AIM A:
Put this sentence from the harness leg loop text into Spanish: "The area may also be adjusted over a relatively large range to accommodate a wide variety of leg dimensions."
AIM B:
Repeat word for word everything in the harness leg loop text from "FIG. 6 illustrates" down to "the present invention.".
AIM C:
Based on the harness leg loop text, mark each statement yes or no, and quote the words that decide it. (i) The slidable members may be made of lightweight materials. (ii) Changing the size of the interior regions greatly changes the rise. (iii) FIG. 4 shows a single leg loop on its own.

Embodiments of the present invention represent a significant advance in the field of harness construction. The selective adjustability system of the slidable members enables the respective leg loop to adjust the area within which a user's leg is disposed without substantially affecting the rise. The area may also be adjusted over a relatively large range to accommodate a wide variety of leg dimensions. Likewise, the slidable members are not structural components with respect to the minimum shear strength of the interior regions and therefore may be composed of lightweight materials. Further, the selective adjustability does not necessarily include any form of extraneous materials.
These and other features and advantages of the present invention will be set forth or will become more fully apparent in the description that follows and in the appended claims. The features and advantages may be realized and obtained by means of the instruments and combinations particularly pointed out in the appended claims. Furthermore, the features and advantages of the invention may be learned by the practice of the invention or will be obvious from the description, as set forth hereinafter.

BRIEF DESCRIPTION OF THE DRAWINGS

The following description of the invention can be understood in light of the Figures, which illustrate specific aspects of the invention and are a part of the specification. Together with the following description, the Figures demonstrate and explain the principles of the invention. In the Figures, the physical dimensions may be exaggerated for clarity. The same reference numerals in different drawings represent the same element, and thus their descriptions will be omitted.

FIG. 1 illustrates a perspective view of a single harness leg loop in accordance with a first embodiment of the present invention;

FIG. 2 illustrates a perspective view of a single harness leg loop in accordance with a second embodiment of the present invention;

FIG. 3 illustrates a perspective view of a single harness leg loop in accordance with a third embodiment of the present invention;

FIG. 4 illustrates a complete harness system incorporating two leg loops in accordance with embodiments of the present invention;

FIG. 5 illustrates a perspective view of a single harness leg loop in accordance with a fourth embodiment of the present invention;

FIG. 6 illustrates a perspective view of a single harness leg loop in accordance with a fourth embodiment of the present invention;

FIG. 7 illustrates a perspective view of a single harness leg loop in accordance with a fourth embodiment of the present invention; and

FIG. 8 illustrates a perspective view of a single harness leg loop in accordance with a fourth embodiment of the present invention.

DETAILED DESCRIPTION OF THE INVENTION

The present invention relates to adjustable harness leg loops. One embodiment of the present invention relates to a harness leg loop system comprising a first and second leg loop intercoupled with one another at respective coupling points. The first and second leg loops include interior regions within which a user's leg may be disposed. The areas of the interior regions are individually selectively adjustable via respective slidable members disposed between the interior region and the coupling point of each leg loop. The selective adjustability of the interior region areas does not substantially affect the rise between the interior regions and the coupling points. The minimum shear strength of the interior regions is independent of the slidable members. Therefore, if one of the slidable members fails, an object coupled through the interior region will not necessarily break free from the interior region. Alternative embodiments of the present invention may include disposing one or more slidable friction members on the leg loop, so as to operate in conjunction with the slidable member and facilitate the individual selective adjustment. A further alternative embodiment relates to a method for adjusting the area of an interior region within a harness adjustable leg loop system, comprising providing an adjustable leg loop including translating a slidable member with respect to the coupling point and adjusting the area of the interior region substantially independent of the rise between the interior region and the coupling point. Also, while embodiments are described in reference to a harness leg loop adjustment system, it will be appreciated that the teachings of the present invention are application to other areas.

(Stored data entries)
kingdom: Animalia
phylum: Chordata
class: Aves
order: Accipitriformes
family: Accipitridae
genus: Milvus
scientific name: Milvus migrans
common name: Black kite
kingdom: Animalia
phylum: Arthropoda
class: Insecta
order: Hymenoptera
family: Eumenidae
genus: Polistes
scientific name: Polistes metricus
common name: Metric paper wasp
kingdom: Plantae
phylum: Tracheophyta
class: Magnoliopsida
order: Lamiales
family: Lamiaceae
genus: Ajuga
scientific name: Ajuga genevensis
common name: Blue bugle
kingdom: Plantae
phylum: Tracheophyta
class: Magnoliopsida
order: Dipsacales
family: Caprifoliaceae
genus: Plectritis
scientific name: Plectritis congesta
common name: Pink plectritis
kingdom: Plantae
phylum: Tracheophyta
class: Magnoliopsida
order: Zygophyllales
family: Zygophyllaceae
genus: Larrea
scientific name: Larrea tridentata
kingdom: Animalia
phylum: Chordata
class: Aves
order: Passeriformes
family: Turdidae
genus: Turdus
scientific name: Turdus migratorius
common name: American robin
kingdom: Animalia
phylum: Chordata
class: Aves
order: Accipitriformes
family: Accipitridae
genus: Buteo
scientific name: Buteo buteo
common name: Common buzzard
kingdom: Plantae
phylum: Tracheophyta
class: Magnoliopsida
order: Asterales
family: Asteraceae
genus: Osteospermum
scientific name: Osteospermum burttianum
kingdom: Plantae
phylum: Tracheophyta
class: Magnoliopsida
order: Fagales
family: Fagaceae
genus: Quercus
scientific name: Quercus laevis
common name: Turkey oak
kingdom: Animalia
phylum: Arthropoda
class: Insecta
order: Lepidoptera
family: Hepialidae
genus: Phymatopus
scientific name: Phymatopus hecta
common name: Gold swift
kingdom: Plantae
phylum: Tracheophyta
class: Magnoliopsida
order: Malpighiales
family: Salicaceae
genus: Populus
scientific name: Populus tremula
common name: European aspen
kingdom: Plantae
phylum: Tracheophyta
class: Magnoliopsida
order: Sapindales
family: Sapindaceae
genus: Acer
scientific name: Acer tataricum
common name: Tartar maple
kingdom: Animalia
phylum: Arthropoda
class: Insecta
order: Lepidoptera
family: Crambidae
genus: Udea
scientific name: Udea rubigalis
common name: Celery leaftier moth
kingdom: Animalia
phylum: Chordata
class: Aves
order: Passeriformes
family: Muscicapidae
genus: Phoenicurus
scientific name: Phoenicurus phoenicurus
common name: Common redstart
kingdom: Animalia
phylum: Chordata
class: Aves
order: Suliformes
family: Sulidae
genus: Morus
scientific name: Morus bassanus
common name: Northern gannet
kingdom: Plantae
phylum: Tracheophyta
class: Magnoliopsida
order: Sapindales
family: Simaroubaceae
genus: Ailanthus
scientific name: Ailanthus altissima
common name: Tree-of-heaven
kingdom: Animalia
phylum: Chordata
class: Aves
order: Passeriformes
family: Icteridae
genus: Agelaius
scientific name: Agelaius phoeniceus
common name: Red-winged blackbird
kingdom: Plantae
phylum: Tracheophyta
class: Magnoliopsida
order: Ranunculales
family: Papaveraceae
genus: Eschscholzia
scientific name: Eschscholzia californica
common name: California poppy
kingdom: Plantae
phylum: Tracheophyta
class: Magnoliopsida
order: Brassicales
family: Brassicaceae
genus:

RIGHT ANSWER A:
El área también puede ajustarse en un rango relativamente amplio para adaptarse a una gran variedad de dimensiones de pierna.

RIGHT ANSWER B:
FIG. 6 illustrates a perspective view of a single harness leg loop in accordance with a fourth embodiment of the present invention;

FIG. 7 illustrates a perspective view of a single harness leg loop in accordance with a fourth embodiment of the present invention; and

FIG. 8 illustrates a perspective view of a single harness leg loop in accordance with a fourth embodiment of the present invention.

RIGHT ANSWER C:
(i) Yes: "may be composed of lightweight materials"
(ii) No: "The selective adjustability of the interior region areas does not substantially affect the rise between the interior regions and the coupling points."
(iii) No: "FIG. 4 illustrates a complete harness system incorporating two leg loops"